Regarding your comment for queue manager, for Service Bus your have the Service Bus Explorer, and for Azure Storage you have the Azure Storage Explorer, where you can check the messages in the queue, is not the same as Service Bus, but helps.
It very much depends on how are you consuming the queue messages, you can take a look at this comparison: https://learn.microsoft.com/en-us/azure/service-bus-messaging/service-bus-azure-and-service-bus-queues-compared-contrasted
If you don't need ordering and if you don't have a strong limit on message volume, size or TTL, you can stick to storage queues.

Does Azure client .OnMessage generate billable request for empty queues?

You can subscribe to asynchronous updates from Azure topics and queues by using SubscriptionClient/QueueClient's .OnMessage call which will presumably create a separate thread polling the topic/queue with default settings and calling a defined callback if it receives anything.
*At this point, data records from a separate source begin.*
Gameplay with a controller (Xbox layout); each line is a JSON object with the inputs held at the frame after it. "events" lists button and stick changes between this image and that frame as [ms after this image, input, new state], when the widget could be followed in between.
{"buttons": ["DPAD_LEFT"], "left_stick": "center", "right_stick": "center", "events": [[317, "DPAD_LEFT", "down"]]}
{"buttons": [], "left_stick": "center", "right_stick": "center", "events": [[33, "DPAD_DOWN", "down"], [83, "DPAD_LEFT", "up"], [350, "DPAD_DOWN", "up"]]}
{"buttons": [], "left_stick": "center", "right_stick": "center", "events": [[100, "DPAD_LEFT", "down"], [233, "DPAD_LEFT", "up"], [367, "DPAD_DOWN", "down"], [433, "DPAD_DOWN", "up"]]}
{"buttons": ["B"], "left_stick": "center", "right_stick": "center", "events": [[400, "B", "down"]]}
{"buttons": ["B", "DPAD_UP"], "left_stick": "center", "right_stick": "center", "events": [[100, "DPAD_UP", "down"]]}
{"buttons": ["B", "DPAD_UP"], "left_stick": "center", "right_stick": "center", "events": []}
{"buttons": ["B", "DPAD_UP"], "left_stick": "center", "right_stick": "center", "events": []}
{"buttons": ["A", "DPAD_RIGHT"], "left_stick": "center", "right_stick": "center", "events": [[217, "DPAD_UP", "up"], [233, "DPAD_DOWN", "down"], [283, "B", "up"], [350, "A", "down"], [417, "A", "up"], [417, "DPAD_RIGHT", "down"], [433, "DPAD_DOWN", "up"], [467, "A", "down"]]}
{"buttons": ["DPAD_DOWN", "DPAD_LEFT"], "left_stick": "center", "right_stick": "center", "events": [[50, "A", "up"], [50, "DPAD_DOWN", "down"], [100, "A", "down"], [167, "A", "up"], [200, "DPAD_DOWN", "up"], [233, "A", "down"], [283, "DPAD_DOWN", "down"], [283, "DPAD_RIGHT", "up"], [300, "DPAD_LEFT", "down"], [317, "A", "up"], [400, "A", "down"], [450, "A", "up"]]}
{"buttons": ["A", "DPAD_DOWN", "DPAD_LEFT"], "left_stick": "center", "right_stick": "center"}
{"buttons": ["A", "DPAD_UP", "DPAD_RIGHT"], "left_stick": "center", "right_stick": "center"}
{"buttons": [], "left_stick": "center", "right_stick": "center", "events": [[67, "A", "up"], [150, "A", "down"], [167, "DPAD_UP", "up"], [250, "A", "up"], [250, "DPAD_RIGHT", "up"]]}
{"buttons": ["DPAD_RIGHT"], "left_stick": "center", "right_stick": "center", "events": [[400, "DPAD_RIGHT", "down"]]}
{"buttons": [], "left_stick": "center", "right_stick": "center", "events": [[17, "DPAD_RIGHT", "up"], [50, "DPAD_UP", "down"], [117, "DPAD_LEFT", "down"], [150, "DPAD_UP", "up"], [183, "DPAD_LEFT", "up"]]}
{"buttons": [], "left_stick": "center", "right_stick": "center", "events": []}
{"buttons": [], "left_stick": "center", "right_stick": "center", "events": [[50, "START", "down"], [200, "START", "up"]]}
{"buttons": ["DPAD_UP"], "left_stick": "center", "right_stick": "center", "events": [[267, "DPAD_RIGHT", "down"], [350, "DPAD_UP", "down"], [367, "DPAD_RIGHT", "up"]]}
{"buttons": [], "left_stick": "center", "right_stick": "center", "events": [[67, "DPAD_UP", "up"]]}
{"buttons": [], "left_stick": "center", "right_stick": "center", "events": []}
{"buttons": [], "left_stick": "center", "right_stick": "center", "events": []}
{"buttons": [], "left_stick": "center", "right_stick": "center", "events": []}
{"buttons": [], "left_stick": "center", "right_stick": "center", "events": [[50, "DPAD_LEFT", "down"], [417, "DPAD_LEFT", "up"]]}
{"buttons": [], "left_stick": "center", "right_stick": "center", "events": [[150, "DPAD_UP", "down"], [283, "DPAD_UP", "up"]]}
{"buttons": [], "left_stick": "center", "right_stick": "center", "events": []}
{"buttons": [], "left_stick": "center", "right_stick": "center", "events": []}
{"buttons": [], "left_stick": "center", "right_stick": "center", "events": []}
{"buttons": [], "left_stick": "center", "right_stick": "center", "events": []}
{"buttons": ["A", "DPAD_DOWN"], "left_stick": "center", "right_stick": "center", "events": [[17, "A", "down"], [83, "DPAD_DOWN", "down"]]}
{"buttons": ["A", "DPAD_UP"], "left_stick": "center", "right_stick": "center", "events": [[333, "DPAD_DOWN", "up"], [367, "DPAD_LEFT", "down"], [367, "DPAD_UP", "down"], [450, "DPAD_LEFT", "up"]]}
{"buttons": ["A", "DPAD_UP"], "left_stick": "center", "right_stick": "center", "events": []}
Azure website says that receiving a message is a billable action, which is understandable. However, it isn't clear enough if each those poll requests are considered billable even when they do not return anything, i.e. the queue in question has no pending messages.
Based on the Azure Service Bus Pricing FAQ - the answer to your question is yes
In general, management operations and “control messages,” such as
completes and deferrals, are not counted as billable messages. There
are two exceptions:
Null messages delivered by the Service Bus in
response to requests against an empty queue, subscription, or message
buffer, are also billable. Thus, applications that poll against
Service Bus entities will effectively be charged one message per poll.
Setting and getting state on a MessageSession will also result in
billable messages, using the same message size-based calculation
described above.
Given the price is $0.01 per 10,000 messages, I don't think you should worry too much about that.